• [PROBLEM TO WORK ON]: Work through the data line by line, gathering every line that has the word "Verification".

────

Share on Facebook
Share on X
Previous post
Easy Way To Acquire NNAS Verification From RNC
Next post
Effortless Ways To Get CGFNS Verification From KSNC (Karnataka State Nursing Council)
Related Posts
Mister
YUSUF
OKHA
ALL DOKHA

────

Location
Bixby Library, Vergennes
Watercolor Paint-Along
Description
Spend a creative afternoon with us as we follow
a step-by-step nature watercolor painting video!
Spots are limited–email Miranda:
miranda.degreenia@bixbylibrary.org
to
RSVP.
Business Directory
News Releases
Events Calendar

────

• [WRITTEN SOLUTION]:
Easy Way To Acquire NNAS Verification From RNC
Effortless Ways To Get CGFNS Verification From KSNC (Karnataka State Nursing Council)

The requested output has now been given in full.